I would like every line of the records below that contains the word "Road" copied.
---------- The input ----------
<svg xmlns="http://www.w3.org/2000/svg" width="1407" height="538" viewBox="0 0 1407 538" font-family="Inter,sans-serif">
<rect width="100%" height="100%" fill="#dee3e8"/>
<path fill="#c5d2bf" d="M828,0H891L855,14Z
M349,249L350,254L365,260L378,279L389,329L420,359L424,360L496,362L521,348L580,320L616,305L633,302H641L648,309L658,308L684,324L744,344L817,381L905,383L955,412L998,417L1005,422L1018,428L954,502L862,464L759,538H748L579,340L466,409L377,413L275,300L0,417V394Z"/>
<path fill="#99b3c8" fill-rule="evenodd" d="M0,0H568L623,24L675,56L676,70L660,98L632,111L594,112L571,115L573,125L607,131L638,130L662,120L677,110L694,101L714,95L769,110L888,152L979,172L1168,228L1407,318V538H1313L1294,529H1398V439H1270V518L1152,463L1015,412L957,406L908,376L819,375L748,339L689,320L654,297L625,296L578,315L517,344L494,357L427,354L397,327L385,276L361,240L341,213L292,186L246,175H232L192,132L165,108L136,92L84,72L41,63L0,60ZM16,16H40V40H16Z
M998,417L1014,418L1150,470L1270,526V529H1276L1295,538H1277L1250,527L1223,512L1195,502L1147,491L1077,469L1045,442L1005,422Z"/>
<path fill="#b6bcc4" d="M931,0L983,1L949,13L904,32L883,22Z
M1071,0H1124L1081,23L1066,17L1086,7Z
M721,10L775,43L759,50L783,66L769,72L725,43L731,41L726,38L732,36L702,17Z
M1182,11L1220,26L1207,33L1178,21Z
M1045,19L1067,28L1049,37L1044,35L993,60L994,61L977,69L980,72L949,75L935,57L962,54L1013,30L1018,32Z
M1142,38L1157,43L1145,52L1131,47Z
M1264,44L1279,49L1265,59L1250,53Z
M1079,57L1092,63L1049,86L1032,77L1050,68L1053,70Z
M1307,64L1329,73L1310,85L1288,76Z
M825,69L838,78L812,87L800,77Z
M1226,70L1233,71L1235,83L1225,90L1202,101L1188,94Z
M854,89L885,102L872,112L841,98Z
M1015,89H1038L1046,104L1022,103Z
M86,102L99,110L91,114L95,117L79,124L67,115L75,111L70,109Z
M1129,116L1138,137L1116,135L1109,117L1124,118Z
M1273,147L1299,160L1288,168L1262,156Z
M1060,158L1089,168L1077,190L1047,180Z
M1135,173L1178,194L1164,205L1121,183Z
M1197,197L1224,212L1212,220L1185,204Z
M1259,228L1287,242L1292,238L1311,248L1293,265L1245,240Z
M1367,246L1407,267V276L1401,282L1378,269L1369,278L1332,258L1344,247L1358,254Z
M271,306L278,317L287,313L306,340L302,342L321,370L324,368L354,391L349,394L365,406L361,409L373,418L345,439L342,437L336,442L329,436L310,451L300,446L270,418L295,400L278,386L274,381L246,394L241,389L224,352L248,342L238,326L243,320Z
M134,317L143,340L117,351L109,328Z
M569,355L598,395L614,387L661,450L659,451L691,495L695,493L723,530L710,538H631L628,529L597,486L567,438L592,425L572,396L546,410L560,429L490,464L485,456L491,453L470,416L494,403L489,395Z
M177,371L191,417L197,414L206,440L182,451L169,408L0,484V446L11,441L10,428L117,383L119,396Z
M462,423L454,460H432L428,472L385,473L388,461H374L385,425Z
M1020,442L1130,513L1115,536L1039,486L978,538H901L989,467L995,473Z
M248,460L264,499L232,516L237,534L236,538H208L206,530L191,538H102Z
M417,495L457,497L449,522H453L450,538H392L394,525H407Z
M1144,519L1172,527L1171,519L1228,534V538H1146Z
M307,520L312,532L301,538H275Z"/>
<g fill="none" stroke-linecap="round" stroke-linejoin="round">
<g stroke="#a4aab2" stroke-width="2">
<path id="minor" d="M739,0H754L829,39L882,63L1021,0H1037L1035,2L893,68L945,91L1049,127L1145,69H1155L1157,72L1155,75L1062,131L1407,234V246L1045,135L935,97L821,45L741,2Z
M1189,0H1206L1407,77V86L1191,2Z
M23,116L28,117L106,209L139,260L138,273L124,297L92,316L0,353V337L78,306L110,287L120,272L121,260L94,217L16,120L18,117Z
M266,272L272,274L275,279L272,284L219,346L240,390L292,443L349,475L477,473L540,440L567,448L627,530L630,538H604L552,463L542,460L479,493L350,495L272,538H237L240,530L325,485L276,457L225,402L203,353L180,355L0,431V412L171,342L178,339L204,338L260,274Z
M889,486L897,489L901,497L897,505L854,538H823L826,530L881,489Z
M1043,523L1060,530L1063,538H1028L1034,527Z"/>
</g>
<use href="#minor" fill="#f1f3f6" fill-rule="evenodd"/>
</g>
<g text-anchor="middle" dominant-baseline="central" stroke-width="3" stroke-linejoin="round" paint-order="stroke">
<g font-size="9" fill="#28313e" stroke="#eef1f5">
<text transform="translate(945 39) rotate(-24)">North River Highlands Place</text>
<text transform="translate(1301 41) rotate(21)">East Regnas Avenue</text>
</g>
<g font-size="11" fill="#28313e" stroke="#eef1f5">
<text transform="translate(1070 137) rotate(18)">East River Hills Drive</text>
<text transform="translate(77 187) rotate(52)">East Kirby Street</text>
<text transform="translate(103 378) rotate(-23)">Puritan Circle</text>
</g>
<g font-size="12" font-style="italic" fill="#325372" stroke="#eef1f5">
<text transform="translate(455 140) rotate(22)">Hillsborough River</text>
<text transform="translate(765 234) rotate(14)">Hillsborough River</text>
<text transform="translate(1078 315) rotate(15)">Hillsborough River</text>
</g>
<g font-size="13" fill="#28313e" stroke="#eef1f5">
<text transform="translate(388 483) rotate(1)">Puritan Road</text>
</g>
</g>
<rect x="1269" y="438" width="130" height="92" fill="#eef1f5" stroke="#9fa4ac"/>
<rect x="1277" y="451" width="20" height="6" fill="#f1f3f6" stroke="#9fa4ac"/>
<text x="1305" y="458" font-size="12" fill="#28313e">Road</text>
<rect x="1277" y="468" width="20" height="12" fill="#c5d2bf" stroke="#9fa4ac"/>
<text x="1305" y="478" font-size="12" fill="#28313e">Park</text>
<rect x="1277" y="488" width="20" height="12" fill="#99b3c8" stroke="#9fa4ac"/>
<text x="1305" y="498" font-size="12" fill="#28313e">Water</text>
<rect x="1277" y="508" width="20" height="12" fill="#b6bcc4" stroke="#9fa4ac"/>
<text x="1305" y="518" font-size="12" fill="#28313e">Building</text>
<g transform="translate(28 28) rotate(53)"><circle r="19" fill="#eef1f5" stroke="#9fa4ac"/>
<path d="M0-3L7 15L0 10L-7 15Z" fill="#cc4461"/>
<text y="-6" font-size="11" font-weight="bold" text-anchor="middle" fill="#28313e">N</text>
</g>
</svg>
----------
» Response to the exercise:
<text transform="translate(388 483) rotate(1)">Puritan Road</text>
<text x="1305" y="458" font-size="12" fill="#28313e">Road</text>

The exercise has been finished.